Tuesday, June 13, 2006

Greetings!

Hello. I am pleased to accept the invitation to participate.

My name is Kathryn McCormick Benson. I am a graduate of Louisiana State University, 1994, Ph.D. in Curriculum and Instruction. I began teaching at the age of 20 in Jefferson Parish at L.W. Higgins, an all-girls public school on the West Bank. I have taught secondary English and Spanish, off and on, for the past 30 years of so, most of those years in north Louisiana. I began graduate studies at Louisiana State University in Shreveport in 1986, studying with Joe Green and Joe Kincheloe. Thus began my study of the philosophy and history of education. Between completing the Ph D and accepting a position at SAU, I taught English, and sometimes Spanish, in the local high school where I had done the research for my dissertation. I began teaching in the graduate programs at Southern Arkansas University in 2001.

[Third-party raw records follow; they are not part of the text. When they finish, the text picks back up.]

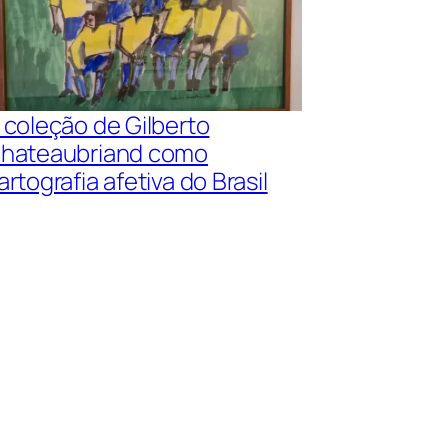
 coleção de Gilberto
hateaubriand como
artografia afetiva do Brasil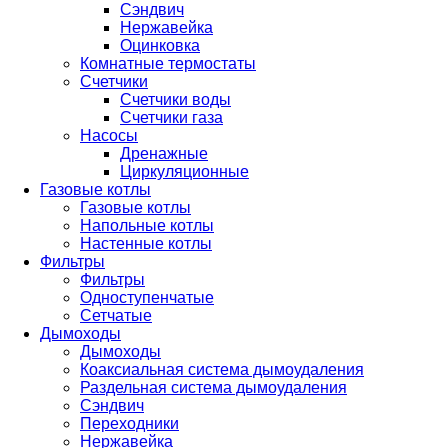
Сэндвич
Нержавейка
Оцинковка
Комнатные термостаты
Счетчики
Счетчики воды
Счетчики газа
Насосы
Дренажные
Циркуляционные
Газовые котлы
Газовые котлы
Напольные котлы
Настенные котлы
Фильтры
Фильтры
Одноступенчатые
Сетчатые
Дымоходы
Дымоходы
Коаксиальная система дымоудаления
Раздельная система дымоудаления
Сэндвич
Переходники
Нержавейка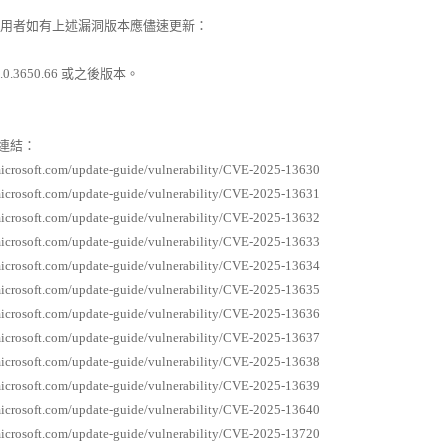
者如有上述漏洞版本應儘速更新：
.0.3650.66 或之後版本。
連結：
microsoft.com/update-guide/vulnerability/CVE-2025-13630
microsoft.com/update-guide/vulnerability/CVE-2025-13631
microsoft.com/update-guide/vulnerability/CVE-2025-13632
microsoft.com/update-guide/vulnerability/CVE-2025-13633
microsoft.com/update-guide/vulnerability/CVE-2025-13634
microsoft.com/update-guide/vulnerability/CVE-2025-13635
microsoft.com/update-guide/vulnerability/CVE-2025-13636
microsoft.com/update-guide/vulnerability/CVE-2025-13637
microsoft.com/update-guide/vulnerability/CVE-2025-13638
microsoft.com/update-guide/vulnerability/CVE-2025-13639
microsoft.com/update-guide/vulnerability/CVE-2025-13640
microsoft.com/update-guide/vulnerability/CVE-2025-13720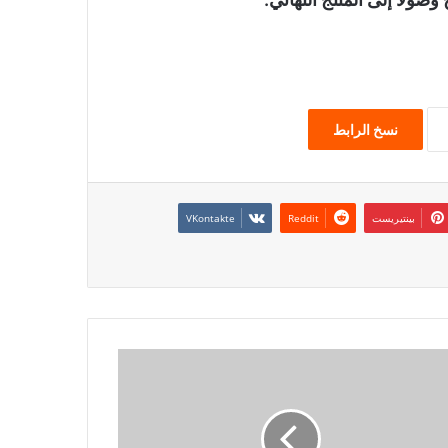
نسخ الرابط
بينتيريست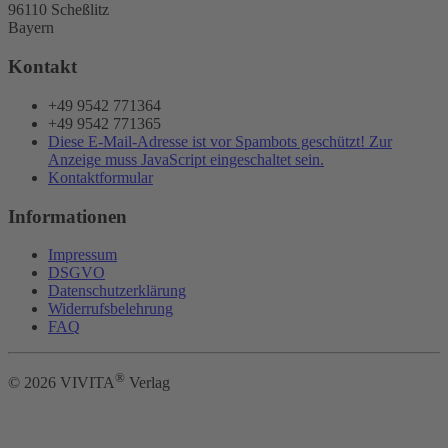
96110 Scheßlitz
Bayern
Kontakt
+49 9542 771364
+49 9542 771365
Diese E-Mail-Adresse ist vor Spambots geschützt! Zur
Anzeige muss JavaScript eingeschaltet sein.
Kontaktformular
Informationen
Impressum
DSGVO
Datenschutzerklärung
Widerrufsbelehrung
FAQ
®
©
2026
VIVITA
Verlag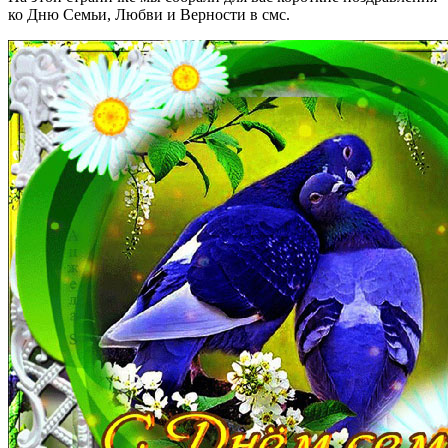
ко Дню Семьи, Любви и Верности в смс.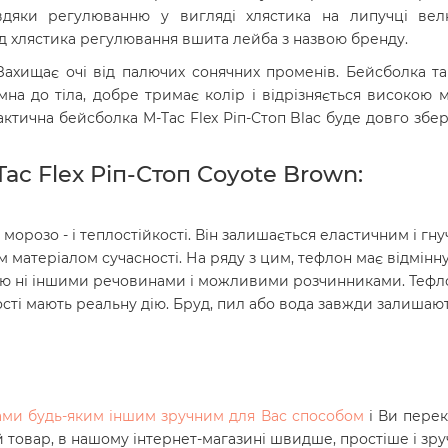
вдяки регулюванню у вигляді хлястика на липучці вел
від хлястика регулювання вшита лейба з назвою бренду.
ахищає очі від палючих сонячних променів. Бейсболка так
на до тіла, добре тримає колір і відрізняється високою
актична бейсболка M-Tac Flex Ріп-Стоп Blac буде довго збе
Tac Flex Ріп-Стоп Coyote Brown:
морозо - і теплостійкості. Він залишається еластичним і гн
м матеріалом сучасності. На ряду з цим, тефлон має відмінн
дою ні іншими речовинами і можливими розчинниками. Тефло
сті мають реальну дію. Бруд, пил або вода завжди залишают
нами будь-яким іншим зручним для Вас способом
і Ви пере
й товар, в нашому інтернет-магазині швидше, простіше і зру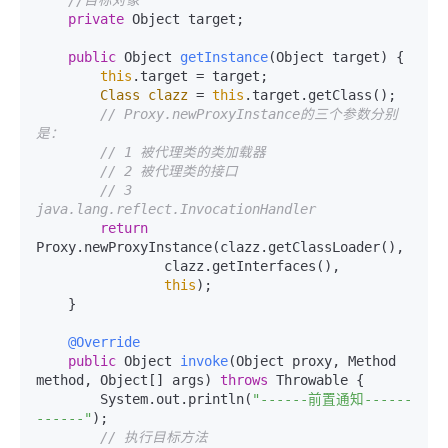
private
 Object target;

public
 Object 
getInstance
(Object target)
 {

this
.target = target;

Class
clazz
=
this
.target.getClass();

// Proxy.newProxyInstance的三个参数分别
是：
// 1 被代理类的类加载器
// 2 被代理类的接口
// 3 
java.lang.reflect.InvocationHandler
return
Proxy.newProxyInstance(clazz.getClassLoader(),

                clazz.getInterfaces(),

this
);

    }

@Override
public
 Object 
invoke
(Object proxy, Method 
method, Object[] args)
throws
 Throwable {

        System.out.println(
"------前置通知------
------"
);

// 执行目标方法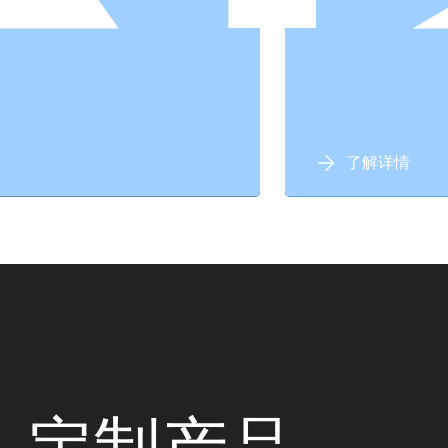
了解详情
定制产品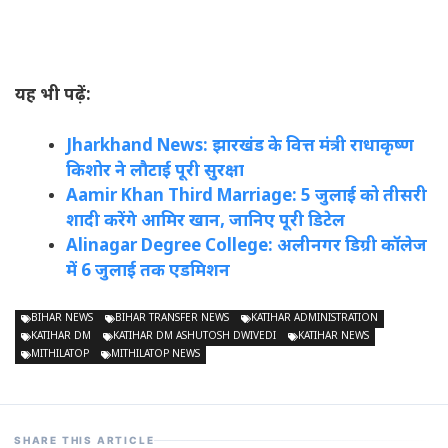
यह भी पढ़ें:
Jharkhand News: झारखंड के वित्त मंत्री राधाकृष्ण
किशोर ने लौटाई पूरी सुरक्षा
Aamir Khan Third Marriage: 5 जुलाई को तीसरी
शादी करेंगे आमिर खान, जानिए पूरी डिटेल
Alinagar Degree College: अलीनगर डिग्री कॉलेज
में 6 जुलाई तक एडमिशन
BIHAR NEWS
BIHAR TRANSFER NEWS
KATIHAR ADMINISTRATION
KATIHAR DM
KATIHAR DM ASHUTOSH DWIVEDI
KATIHAR NEWS
MITHILATOP
MITHILATOP NEWS
SHARE THIS ARTICLE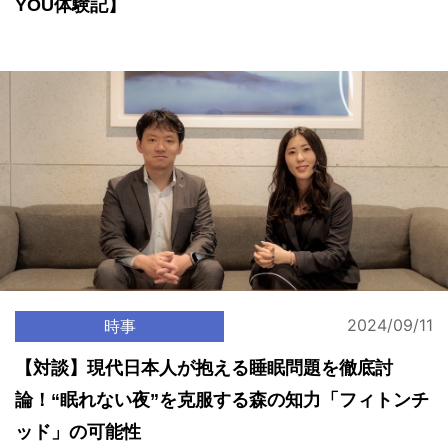
YOU体験記】
2024/09/11
時事
【対談】現代日本人が抱える睡眠問題を徹底討
論！“眠れない夜”を克服する森の知力「フィトンチ
ッド」の可能性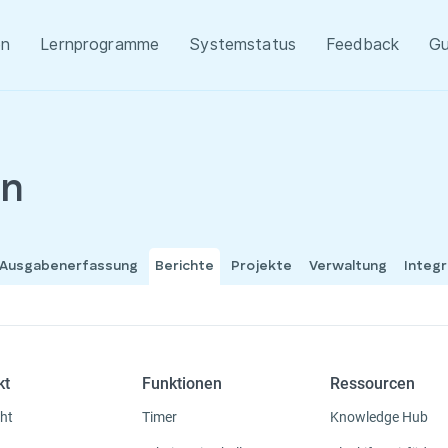
en
Lernprogramme
Systemstatus
Feedback
Gu
en
 Ausgabenerfassung
Berichte
Projekte
Verwaltung
Integ
kt
Funktionen
Ressourcen
ht
Timer
Knowledge Hub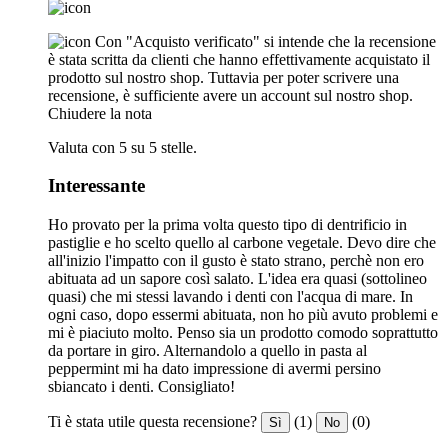
Con "Acquisto verificato" si intende che la recensione
è stata scritta da clienti che hanno effettivamente acquistato il
prodotto sul nostro shop. Tuttavia per poter scrivere una
recensione, è sufficiente avere un account sul nostro shop.
Chiudere la nota
Valuta con 5 su 5 stelle.
Interessante
Ho provato per la prima volta questo tipo di dentrificio in
pastiglie e ho scelto quello al carbone vegetale. Devo dire che
all'inizio l'impatto con il gusto è stato strano, perchè non ero
abituata ad un sapore così salato. L'idea era quasi (sottolineo
quasi) che mi stessi lavando i denti con l'acqua di mare. In
ogni caso, dopo essermi abituata, non ho più avuto problemi e
mi è piaciuto molto. Penso sia un prodotto comodo soprattutto
da portare in giro. Alternandolo a quello in pasta al
peppermint mi ha dato impressione di avermi persino
sbiancato i denti. Consigliato!
Ti è stata utile questa recensione?
(1)
(0)
Sì
No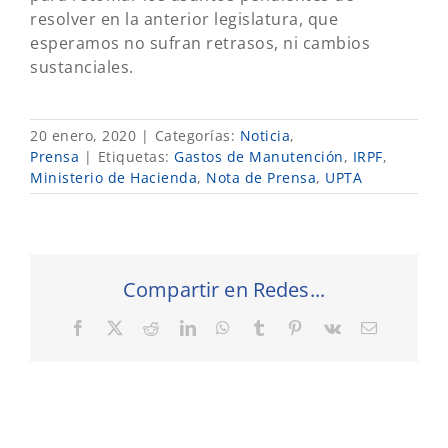
resolver en la anterior legislatura, que
esperamos no sufran retrasos, ni cambios
sustanciales.
20 enero, 2020
|
Categorías:
Noticia
,
Prensa
|
Etiquetas:
Gastos de Manutención
,
IRPF
,
Ministerio de Hacienda
,
Nota de Prensa
,
UPTA
Compartir en Redes...
Facebook
X
Reddit
LinkedIn
WhatsApp
Tumblr
Pinterest
Vk
Correo
electrónic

I am quite new to blogging but have enjoyed following the discussions posted so far. I hope that I will have something to contribute; at the least, I will take advantage of the postings and comments. I hope that this experience will not become similar to an early morning van ride to an airport following a curriculum conference in which my co-presenter and I sat silent in the back seat while the two scholars in front of us conducted a quite interesting academic discussion. Upon arriving at the airport, the two exited the van shutting the door behind them. We sat still, silent. What does it mean to be a southern woman in higher education? This is a question which a co-worker at another university and I are contemplating as we think of and research the subtleties and complexities of women, place, gender, socioeconomic status, sexual orientation, race, and other aspects of our lives that form our consciousness and worlds.

I look forward to participating in the conversations and learning from the back-and-forth comments following the postings – better than footnotes!